___ TEXT PROVIDED ___
The way IBM has been promoting federated information access, you might think it’s a new technology that will solve all your information integration problems. But federated access isn’t new, and in many cases it may not be the best solution to your information integration challenges.
Vendors, including Oracle, have been providing federated information access solutions for years. These solutions let you read or update data in multiple distributed data stores as easily as if the data were loaded into a single database. Data is accessed in real time and most solutions provide data location transparency. Oracle Distributed SQL, a feature of the Oracle database for over 10 years, can transparently integrate multiple data stores, including other databases, flat files, and Web services.
In life sciences discovery, federated information access queries commonly span a range of data types such as XML, images, text, and Web pages. As the analytical capabilities of databases expand, users are incorporating the results of data mining, text mining and statistics into these queries.
Federated access is invaluable for ad hoc queries. It is also an excellent tool for querying large amounts of data that are infrequently accessed, as well as for queries on data that you have permission to access but not move.
However, federated access is only part of the information integration story. “Consolidation” and “information sharing” are alternative technologies that can be used to integrate data. You should understand and weigh the issues associated with each before choosing a solution that meets your needs.
Consolidation involves moving your distributed data into a single database and managing them in this central location. This can require substantial planning and upfront effort. But because all data are in the local database, performance is enhanced — no need to query remote databases over a slow network. And, with only a single database to manage, there is great potential to reduce your costs. Another benefit is that data are more readily available to users because access is not dependent on the availability of multiple databases. But consolidation won’t be practical if you don’t own all the data stores, or if your environment includes legacy applications that require certain data stores.
___ RECORDS PROVIDED ___
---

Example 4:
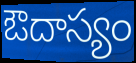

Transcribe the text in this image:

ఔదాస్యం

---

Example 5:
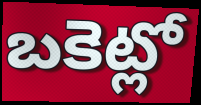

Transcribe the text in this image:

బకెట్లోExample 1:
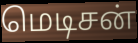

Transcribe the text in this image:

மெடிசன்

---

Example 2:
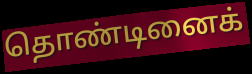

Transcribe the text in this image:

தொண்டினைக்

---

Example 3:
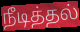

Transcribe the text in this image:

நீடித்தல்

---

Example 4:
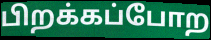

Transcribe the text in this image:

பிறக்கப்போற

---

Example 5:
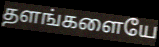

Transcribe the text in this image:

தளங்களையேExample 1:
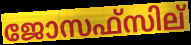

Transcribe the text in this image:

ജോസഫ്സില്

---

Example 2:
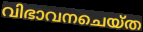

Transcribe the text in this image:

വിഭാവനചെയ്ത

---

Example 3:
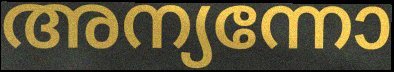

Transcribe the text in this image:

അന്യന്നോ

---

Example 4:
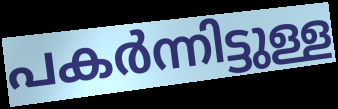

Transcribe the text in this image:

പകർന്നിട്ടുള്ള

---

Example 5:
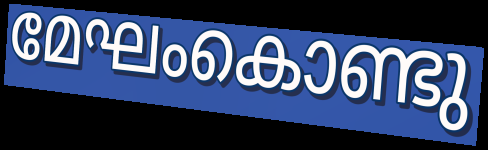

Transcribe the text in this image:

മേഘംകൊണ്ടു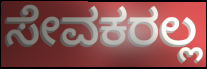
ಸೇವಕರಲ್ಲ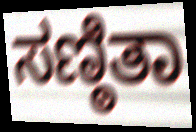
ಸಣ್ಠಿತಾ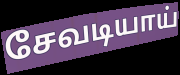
___
___ RECORDS PROVIDED ___
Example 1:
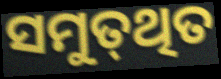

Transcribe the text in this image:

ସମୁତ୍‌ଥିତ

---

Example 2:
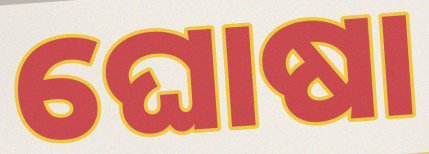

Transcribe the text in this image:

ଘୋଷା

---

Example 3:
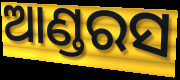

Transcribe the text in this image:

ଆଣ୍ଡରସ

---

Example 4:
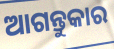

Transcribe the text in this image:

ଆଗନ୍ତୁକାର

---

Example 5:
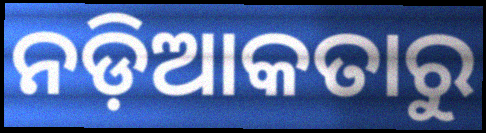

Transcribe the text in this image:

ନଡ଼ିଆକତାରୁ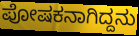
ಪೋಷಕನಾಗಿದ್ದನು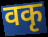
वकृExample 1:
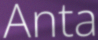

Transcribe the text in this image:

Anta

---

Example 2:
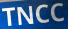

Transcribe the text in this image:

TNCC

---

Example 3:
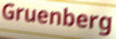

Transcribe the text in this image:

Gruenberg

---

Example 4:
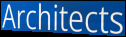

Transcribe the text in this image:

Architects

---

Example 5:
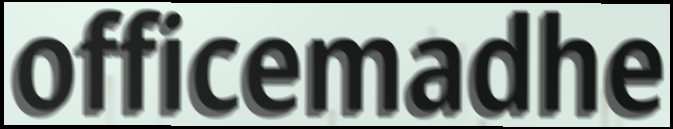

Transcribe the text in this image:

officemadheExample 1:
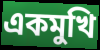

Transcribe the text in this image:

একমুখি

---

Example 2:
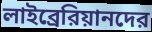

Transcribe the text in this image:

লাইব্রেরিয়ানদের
___
___ RECORDS PROVIDED ___
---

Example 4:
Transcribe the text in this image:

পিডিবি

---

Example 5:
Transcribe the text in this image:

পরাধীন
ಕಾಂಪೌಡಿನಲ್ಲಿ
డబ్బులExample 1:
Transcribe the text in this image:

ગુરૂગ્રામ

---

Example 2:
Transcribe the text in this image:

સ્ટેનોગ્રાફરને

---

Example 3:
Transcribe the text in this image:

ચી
___
REQUIRED WORK — From the text on federated information access, copy out word for word the section that begins at the words "Federated access is invaluable" and stops after "but not move.".

TASK RESULT —
Federated access is invaluable for ad hoc queries. It is also an excellent tool for querying large amounts of data that are infrequently accessed, as well as for queries on data that you have permission to access but not move.